Florac

Florac est une bonne surprise pour qui a connu Mende. Sans doute suis-je injuste : ce n'est qu'un unique souvenir d'une unique traversée, mais Mende restera toujours pour moi telle que je l'ai découverte, au détour d'un virage, grise sous un ciel gris, entourée de montagnes oppressantes, grouillante de cyclistes. Ce devait être un critérium, ou un nid, ils étaient partout. La cathédrale, massive et médiévale, les repoussait comme elle pouvait : pas de vitraux, pas de fenêtres, mais des murs pleins et à peine quelques meurtrières. Jusque dans le bar de la place, les cyclistes s'infiltraient. Je pensais avoir verrouillé la porte, mais un m'y a surpris : j'avais mal au ventre, il avait des moustaches. J'ai revu des photos, depuis, y compris de cette cathédrale dont je me souviens comme d'une forteresse : ç'a l'air joli, pourtant ; mais Mende, encore, me traumatise.

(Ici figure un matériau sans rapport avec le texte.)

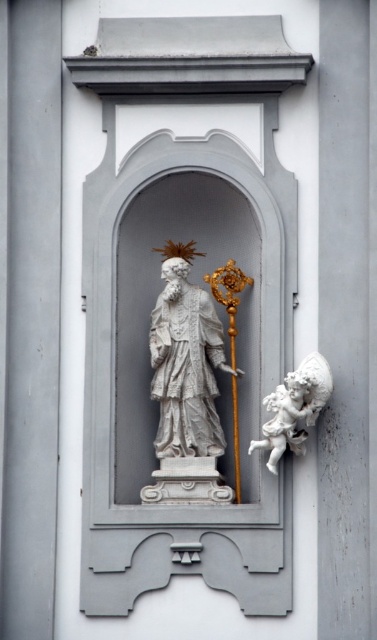
You are standing in front of the decorative niche with the statue of Saint John Nepomuk. You notice two points marked on the niche wall. The first point is at coordinates point (171, 381) and the second is at point (289, 413). Which point is closer to you?

Point (171, 381) is further to the camera than point (289, 413). Therefore, the point closer to you is point (289, 413).

You are an interior designer planning to place a new lamp in the niche where the white marble statue at center is located. The lamp requires a minimum of 0.3 meters of space around it. Given the statue is at coordinates point 0.573, 0.493, can you determine if there is enough space to place the lamp without moving the statue?

The white marble statue at center is positioned at coordinates point [185,365]. Since the lamp requires a minimum of 0.3 meters of space around it and the statue is the only object in the niche, there is sufficient space to place the lamp as long as it is positioned at least 0.3 meters away from the statue.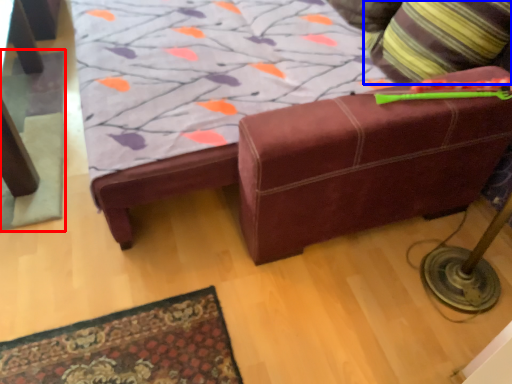
Question: Which object is closer to the camera taking this photo, mat (highlighted by a red box) or throw pillow (highlighted by a blue box)?

Choices:
 (A) mat
 (B) throw pillow

Answer: (B)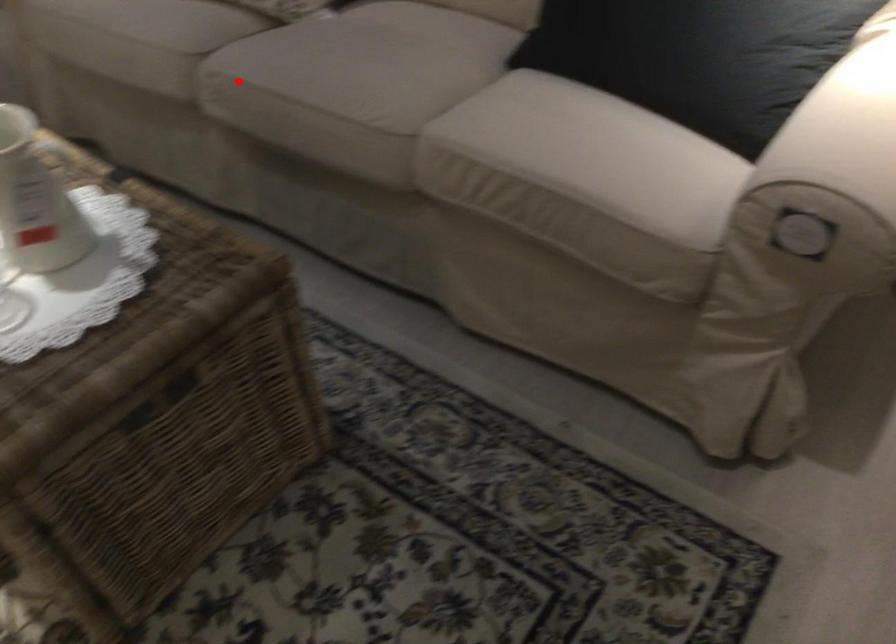
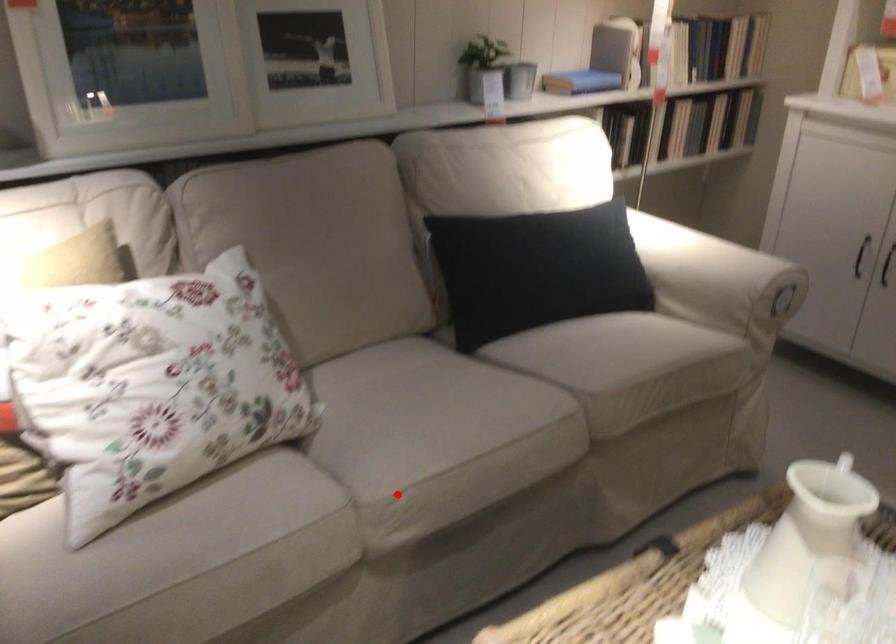
I am providing you with two images of the same scene from different viewpoints. A red point is marked on the first image and another point is marked on the second image. Do the highlighted points in image1 and image2 indicate the same real-world spot?

Yes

Ainsi Florac est donc une bonne surprise. Après des heures de virages, d'alternances entre des montagnes pelées et des sous-bois obscurs, tout à coup, cette petite ville lumineuse et bon enfant. Une petite rivière la traverse ; de réservoir en déversoir, elle cascade et se laisse photographier par les touristes. Le festival d'improvisation bat son plein : trois clowns usés vont de bistrot en bistrot faire leur numéro de plus en plus imbibé. Au centre du village, une place longue comme la course de chars de Ben Hur, mais ombragée, sous les platanes, avec les spectateurs attablés en terrasse et les rigolos à vélo comme seuls concurrents.

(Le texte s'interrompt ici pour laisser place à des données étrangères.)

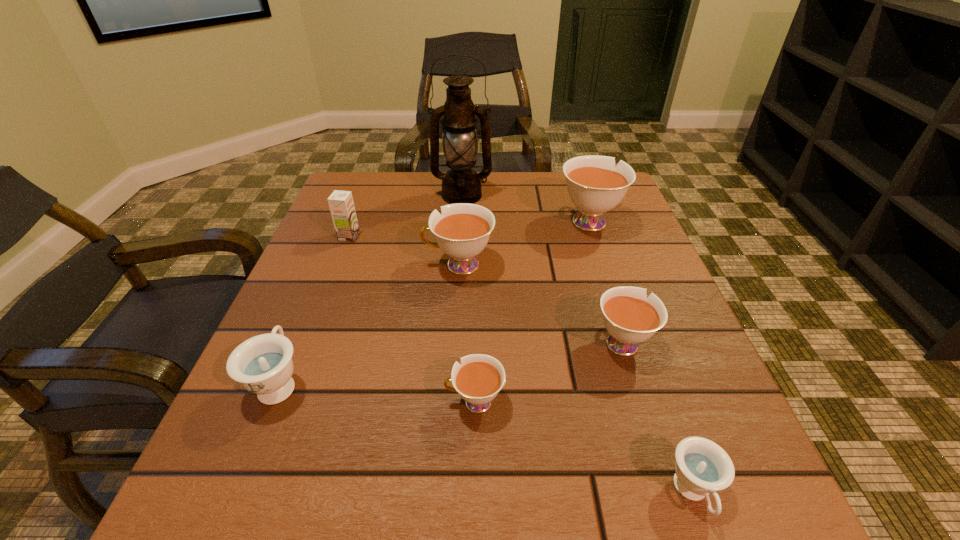
Find the location of a particular element. This screenshot has height=540, width=960. vacant position located on the side of the second smallest white teacup with the handle is located at coordinates pyautogui.click(x=578, y=204).

Where is `vacant space located on the side of the second smallest white teacup with the handle`? The height and width of the screenshot is (540, 960). vacant space located on the side of the second smallest white teacup with the handle is located at coordinates (584, 222).

Find the location of `vacant position located on the side of the farther blue teacup with the handle`. vacant position located on the side of the farther blue teacup with the handle is located at coordinates (336, 244).

This screenshot has height=540, width=960. I want to click on free space located on the side of the farther blue teacup with the handle, so click(x=310, y=307).

Where is `free spot located on the side of the farther blue teacup with the handle`? This screenshot has height=540, width=960. free spot located on the side of the farther blue teacup with the handle is located at coordinates (336, 244).

Identify the location of vacant point located 0.080m on the side of the smallest white teacup with the handle. This screenshot has width=960, height=540. (394, 402).

You are a GUI agent. You are given a task and a screenshot of the screen. Output one action in this format:
    pyautogui.click(x=<x>, y=<y>)
    Task: Click on the vacant space located 0.180m on the side of the smallest white teacup with the handle
    This screenshot has height=540, width=960.
    Given the screenshot: What is the action you would take?
    pyautogui.click(x=328, y=402)

The image size is (960, 540). I want to click on free region located 0.160m on the side of the smallest white teacup with the handle, so click(x=342, y=402).

Where is `oil lamp that is positioned at the far edge`? The height and width of the screenshot is (540, 960). oil lamp that is positioned at the far edge is located at coordinates (461, 184).

The width and height of the screenshot is (960, 540). I want to click on teacup that is at the far edge, so click(x=594, y=185).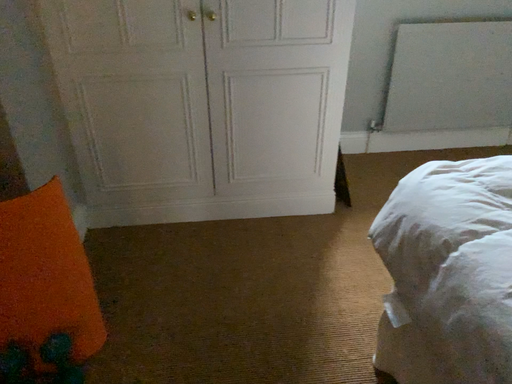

La montagne, la rivière, les routes, tout laisse penser que l'hiver doit y être rude. Mais cette ombre sous les platanes, l'accent des énergumènes, une certaine lenteur laisse déjà deviner le midi. Même la République y est bonhomme : sur cette place principale, dont on s'étonne qu'elle manque d'un kiosque à musique, un petit immeuble de deux étages, pas différent de ses voisins. Le crépi n'est plus très frais, la peinture s'écaille sur les volets. À côté de la porte, comme pour un médecin de campagne ou un notaire, une petite plaque de laiton : République Française — Sous-préfecture de la Lozère.

On repart de là réconcilié avec le département : il n'y a donc pas que Mende. En montant en voiture, on plaisante et on se taquine. On s'imagine acheter là une maison de campagne pour y passer ses vieux jours. Jouer aux cartes sous les platanes, prendre l'apéro avec Monsieur le préfet, pécher dans la rivière. Tout le monde est pour, cela n'engage à rien. On met le contact.

La voiture ne démarre pas.

On fait silence, on se regarde. Devra-t-on passer là la semaine ? Un nouveau tour de clef, prudent, comme on met la main sur l'épaule d'un somnambule : on voudrait tant qu'il revienne à lui ; mais le brusquer pourrait lui être fatal. La voiture tousse, hésite, démarre. On passe la première et on reprend la départementale.

Florac était une bonne surprise, se dit-on, quand elle est bien derrière soi.